● **Requests**
[A] From the Haverhill planning article, quote the stretch from "It took councillors" through "brought 260 jobs." word for word.
[B] In the Haverhill planning article, turn the paragraph beginning "The former Project site scheme" into a short list that keeps its main facts.

● **Page**
********************
Thursday, 21st October 2010.

It took councillors less than half an hour this morning to throw out plans for a 12million investment in new shops and business units for Haverhill, which would have brought 260 jobs.

The former Project site scheme, called Hamlet Green, from Cambridge firm HPG Developments, would have brought the Ehringshausen Way site back into use as 11 business units, nine warehouses, four shops, a builders' merchants and a drive-thru restaurant.

Wickes had already agreed to come to the builders' merchants site and it emerged at this morning's meeting the drive-thru restaurant would have been a MacDonalds.

But St Edmundsbury Borough Council development control committee, meeting in Haverhill after visiting the site, agreed to refuse the application by a majority of eight to one, fundamentally because of fears it might damage the town centre.

Nearly half the committee of 16 failed to turn up to the meeting. The three Haverhill councillors on the committee all voted to refuse the plan, although two other Haverhill councillors, Gordon Cox and Les Ager, had sent letters supporting the scheme.

The plans were outlined by council planning officer Gemma Pannell, including an assesment report which estimated the proposed development would draw ten per cent of its turnover from the town centre - about 1million a year.

Members of the public who had registered to speak at the meeting were then allowed three minutes each.

Only three had done so, one of them the agent for the developer. The other two were Mark Chapman, of Chapman and Son in Haverhill High Street, and Haverhill Town Councillor Alison Snape.

Mr Chapman said the town centre was very fragile at the moment and business was not good.

"Anything that erodes footfall from the town centre is bad news," he said. "I believe the next retail development in Haverhill should be on the Gurteen site in the town centre and not further out of town.

"High streets are being boarded up up and down the country and this is due to out-of-town shops. We pay very high rates in Haverhill town centre and we deserve some protection."

Mrs Snape said the town council objected to the scheme because it took the view that it would significantly contribute to under-trading in the town centre.

"I understand the need for employment but we should encourage other retail sites to be used and the Project site should be kept for employment," she said.

"As a councillor for the east ward I am concerned especially about the drive-thru restaurant, which will cause higher levels of traffic noise, which can be heard further up the estate."

Robert Shrimpling, agent for the developers, said the plan represented a 12million investment in Haverhill at a time when public and private investment was very scarce.

Investment had provided real and dramatic change in Haverhill recently and this scheme would ensure it was maintained, he said.

"This is a visible sign of confidence on a gateway site in the town," he said. "It will provide 260 new jobs, the employment units will provide an economic boost, a quarter of a million pounds will be made available for improvements to the town centre and the wildlife site at the rear of the site will be enlarged."

He claimed it had backing from several councillors and MP Matthew Hancock, and it would help stimulate the town centre, not damage it.

With regard to the Gurteen site, he said Wickes had already indicated this would not be suitable for them.

"Nevertheless, it is true there is a delicate balance to be struck between the positive and negative aspects of the scheme," he said.
********************
[Stored records]
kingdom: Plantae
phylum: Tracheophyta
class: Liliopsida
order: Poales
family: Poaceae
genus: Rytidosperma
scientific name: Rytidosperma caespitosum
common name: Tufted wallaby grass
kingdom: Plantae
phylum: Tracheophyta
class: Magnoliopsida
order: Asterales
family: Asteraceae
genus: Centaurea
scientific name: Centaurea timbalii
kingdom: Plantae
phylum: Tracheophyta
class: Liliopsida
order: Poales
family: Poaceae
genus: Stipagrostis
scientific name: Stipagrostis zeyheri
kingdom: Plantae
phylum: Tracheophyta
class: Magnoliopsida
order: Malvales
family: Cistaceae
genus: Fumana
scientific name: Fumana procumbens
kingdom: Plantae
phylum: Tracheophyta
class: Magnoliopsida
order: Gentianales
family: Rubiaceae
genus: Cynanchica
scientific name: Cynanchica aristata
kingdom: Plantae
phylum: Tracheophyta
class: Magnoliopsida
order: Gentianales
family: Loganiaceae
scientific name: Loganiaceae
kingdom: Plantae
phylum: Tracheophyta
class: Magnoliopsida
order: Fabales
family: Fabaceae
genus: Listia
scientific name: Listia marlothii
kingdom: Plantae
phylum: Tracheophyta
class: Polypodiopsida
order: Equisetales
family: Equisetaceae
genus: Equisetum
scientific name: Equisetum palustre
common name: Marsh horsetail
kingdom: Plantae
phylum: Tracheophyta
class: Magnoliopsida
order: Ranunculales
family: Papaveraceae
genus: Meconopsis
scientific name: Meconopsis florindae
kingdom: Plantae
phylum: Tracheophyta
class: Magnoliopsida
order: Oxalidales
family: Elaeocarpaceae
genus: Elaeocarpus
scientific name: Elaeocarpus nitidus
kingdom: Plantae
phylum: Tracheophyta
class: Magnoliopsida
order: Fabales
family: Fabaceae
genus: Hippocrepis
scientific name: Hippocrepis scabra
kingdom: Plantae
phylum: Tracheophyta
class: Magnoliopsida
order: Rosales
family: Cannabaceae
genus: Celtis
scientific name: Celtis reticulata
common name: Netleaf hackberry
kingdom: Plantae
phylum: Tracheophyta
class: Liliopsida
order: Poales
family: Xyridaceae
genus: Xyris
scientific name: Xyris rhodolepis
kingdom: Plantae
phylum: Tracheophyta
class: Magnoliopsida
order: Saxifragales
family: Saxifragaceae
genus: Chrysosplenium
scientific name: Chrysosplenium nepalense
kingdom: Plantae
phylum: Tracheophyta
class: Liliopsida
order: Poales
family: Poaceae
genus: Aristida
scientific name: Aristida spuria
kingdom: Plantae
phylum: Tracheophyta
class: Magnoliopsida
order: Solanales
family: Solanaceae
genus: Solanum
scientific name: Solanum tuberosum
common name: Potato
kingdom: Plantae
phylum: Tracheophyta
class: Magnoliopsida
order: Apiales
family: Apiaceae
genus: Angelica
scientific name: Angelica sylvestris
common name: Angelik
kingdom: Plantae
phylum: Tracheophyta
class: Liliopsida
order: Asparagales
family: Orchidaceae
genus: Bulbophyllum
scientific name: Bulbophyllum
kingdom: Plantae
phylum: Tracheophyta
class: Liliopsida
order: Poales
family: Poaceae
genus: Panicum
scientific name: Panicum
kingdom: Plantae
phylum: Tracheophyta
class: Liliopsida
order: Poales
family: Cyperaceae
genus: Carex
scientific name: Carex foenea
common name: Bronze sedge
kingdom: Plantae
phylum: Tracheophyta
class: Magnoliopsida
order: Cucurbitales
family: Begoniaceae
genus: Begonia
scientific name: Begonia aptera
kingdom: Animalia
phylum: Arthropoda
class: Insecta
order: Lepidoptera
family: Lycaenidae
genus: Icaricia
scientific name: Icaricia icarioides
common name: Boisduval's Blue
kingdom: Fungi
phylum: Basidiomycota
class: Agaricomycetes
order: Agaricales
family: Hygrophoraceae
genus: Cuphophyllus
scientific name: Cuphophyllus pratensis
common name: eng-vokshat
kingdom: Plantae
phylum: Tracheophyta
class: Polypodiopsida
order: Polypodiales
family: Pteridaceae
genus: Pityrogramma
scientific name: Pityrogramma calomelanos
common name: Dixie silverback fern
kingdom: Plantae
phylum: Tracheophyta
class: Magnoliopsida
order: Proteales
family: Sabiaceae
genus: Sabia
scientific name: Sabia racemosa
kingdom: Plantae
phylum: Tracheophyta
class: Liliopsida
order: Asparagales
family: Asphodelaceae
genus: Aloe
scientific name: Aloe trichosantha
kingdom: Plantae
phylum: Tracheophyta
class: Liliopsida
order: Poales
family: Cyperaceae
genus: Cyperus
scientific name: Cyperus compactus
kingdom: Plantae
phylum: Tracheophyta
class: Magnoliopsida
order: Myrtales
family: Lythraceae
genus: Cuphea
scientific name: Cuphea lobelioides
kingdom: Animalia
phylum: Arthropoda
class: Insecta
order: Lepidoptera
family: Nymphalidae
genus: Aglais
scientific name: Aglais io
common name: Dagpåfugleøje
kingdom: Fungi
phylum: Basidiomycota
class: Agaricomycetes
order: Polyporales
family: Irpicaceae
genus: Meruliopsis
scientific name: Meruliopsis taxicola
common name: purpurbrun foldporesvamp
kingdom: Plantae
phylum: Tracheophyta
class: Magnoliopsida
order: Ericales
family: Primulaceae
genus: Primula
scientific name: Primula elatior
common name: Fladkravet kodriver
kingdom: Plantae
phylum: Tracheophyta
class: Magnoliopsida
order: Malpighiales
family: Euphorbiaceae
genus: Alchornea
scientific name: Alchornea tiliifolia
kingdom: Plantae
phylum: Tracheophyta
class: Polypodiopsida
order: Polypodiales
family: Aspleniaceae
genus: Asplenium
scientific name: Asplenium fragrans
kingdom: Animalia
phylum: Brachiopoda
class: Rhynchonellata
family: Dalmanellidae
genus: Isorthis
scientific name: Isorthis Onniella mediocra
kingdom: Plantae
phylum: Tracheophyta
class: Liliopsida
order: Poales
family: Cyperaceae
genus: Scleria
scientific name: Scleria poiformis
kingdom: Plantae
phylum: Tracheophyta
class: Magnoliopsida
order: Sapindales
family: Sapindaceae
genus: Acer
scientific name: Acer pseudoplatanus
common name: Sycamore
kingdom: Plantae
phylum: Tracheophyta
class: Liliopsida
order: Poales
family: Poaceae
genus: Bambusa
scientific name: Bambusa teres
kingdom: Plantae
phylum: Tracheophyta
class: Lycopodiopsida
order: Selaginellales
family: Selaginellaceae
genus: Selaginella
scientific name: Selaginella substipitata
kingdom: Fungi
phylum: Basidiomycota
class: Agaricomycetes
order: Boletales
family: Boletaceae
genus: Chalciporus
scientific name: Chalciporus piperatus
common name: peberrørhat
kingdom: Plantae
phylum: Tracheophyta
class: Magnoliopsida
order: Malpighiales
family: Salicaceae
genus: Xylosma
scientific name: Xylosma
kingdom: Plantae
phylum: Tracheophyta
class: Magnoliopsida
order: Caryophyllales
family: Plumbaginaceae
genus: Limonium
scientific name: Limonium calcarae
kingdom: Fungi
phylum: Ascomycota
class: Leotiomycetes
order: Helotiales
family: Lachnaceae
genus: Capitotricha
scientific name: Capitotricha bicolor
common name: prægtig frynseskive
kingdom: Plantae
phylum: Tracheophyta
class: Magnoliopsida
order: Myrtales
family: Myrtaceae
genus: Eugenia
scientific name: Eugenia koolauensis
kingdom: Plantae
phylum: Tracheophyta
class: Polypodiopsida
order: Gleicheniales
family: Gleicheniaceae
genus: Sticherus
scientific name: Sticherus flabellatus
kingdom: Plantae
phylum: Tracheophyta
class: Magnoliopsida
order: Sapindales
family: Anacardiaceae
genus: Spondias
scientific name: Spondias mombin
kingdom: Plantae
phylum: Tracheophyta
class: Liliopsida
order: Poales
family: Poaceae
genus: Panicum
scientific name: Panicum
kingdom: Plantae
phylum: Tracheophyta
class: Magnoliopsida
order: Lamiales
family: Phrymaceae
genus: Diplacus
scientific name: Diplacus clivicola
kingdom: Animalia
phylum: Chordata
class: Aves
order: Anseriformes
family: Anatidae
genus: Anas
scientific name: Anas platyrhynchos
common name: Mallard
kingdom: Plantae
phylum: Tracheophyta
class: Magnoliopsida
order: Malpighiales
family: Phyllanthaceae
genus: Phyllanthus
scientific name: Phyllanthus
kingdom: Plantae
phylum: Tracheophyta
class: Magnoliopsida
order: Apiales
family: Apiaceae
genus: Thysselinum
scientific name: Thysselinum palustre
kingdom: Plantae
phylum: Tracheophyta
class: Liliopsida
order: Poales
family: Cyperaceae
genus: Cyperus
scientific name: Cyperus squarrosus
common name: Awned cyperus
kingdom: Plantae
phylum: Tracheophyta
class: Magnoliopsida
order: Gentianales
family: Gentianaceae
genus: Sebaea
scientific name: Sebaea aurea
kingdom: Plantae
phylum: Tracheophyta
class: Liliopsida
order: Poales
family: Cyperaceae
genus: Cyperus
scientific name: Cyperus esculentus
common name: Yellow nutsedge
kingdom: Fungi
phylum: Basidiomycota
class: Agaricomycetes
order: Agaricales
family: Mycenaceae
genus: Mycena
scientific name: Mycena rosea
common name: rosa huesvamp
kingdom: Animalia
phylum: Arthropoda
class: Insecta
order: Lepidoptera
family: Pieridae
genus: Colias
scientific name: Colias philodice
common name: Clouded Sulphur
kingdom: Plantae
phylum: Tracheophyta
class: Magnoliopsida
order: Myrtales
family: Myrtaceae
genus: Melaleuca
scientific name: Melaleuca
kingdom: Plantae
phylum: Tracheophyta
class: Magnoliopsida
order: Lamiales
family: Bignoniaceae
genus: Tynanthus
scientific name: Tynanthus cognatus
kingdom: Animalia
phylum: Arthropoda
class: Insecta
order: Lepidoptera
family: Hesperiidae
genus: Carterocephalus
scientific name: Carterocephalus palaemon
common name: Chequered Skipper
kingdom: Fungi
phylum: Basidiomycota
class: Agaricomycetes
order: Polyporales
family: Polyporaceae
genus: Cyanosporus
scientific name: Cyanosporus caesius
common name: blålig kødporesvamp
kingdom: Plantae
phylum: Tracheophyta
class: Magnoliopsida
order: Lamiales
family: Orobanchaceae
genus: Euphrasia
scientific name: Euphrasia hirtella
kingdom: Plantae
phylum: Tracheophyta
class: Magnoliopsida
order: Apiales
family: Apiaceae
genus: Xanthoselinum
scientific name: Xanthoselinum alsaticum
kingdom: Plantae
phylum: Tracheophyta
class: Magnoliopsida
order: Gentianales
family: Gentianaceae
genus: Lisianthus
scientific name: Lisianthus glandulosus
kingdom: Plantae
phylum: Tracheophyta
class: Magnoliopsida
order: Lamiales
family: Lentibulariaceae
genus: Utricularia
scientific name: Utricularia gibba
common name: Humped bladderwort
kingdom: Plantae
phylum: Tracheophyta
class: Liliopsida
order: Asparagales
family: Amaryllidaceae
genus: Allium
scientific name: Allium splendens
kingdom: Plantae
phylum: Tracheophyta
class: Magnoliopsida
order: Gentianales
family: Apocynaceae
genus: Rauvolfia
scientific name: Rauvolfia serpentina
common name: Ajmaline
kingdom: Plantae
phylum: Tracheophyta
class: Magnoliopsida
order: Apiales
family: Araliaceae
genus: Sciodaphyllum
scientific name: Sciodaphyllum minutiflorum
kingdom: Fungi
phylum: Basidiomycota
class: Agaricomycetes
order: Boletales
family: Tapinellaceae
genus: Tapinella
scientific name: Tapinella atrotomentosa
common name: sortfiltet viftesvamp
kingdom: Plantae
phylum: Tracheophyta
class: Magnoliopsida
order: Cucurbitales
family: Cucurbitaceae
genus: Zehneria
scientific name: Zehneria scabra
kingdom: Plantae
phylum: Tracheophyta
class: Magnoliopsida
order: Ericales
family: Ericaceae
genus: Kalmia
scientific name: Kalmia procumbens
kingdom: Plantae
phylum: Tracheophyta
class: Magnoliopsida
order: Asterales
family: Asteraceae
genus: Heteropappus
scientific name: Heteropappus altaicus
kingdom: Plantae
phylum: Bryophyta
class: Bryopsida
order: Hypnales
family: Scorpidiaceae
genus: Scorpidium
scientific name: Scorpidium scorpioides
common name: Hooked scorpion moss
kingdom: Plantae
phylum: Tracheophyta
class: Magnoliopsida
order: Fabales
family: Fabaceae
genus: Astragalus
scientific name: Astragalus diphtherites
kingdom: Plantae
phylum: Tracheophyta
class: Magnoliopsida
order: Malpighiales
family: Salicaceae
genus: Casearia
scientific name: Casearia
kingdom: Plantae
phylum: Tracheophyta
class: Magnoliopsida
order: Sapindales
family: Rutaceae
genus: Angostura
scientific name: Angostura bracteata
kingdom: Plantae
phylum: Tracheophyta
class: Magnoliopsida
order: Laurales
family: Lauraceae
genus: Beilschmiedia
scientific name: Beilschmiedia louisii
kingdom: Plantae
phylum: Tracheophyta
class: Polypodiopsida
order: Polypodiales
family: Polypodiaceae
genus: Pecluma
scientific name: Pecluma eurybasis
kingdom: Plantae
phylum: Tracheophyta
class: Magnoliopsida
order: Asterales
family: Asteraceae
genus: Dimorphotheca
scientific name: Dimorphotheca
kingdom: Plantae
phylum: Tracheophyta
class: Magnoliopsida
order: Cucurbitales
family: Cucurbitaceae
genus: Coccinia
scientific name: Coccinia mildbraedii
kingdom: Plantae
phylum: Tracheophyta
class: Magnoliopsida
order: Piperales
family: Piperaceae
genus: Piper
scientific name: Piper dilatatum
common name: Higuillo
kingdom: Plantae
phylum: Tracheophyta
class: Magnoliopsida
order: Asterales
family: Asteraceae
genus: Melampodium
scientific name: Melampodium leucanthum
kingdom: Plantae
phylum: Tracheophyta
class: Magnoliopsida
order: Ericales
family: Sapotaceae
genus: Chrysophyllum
********************
● **Completed exercise**
[A]
It took councillors less than half an hour this morning to throw out plans for a 12million investment in new shops and business units for Haverhill, which would have brought 260 jobs.

[B]
- Scheme: Hamlet Green, on the former Project site
- Developer: HPG Developments, a Cambridge firm
- Location: the Ehringshausen Way site, which would have been brought back into use
- Planned units:
  - 11 business units
  - nine warehouses
  - four shops
  - a builders' merchants
  - a drive-thru restaurant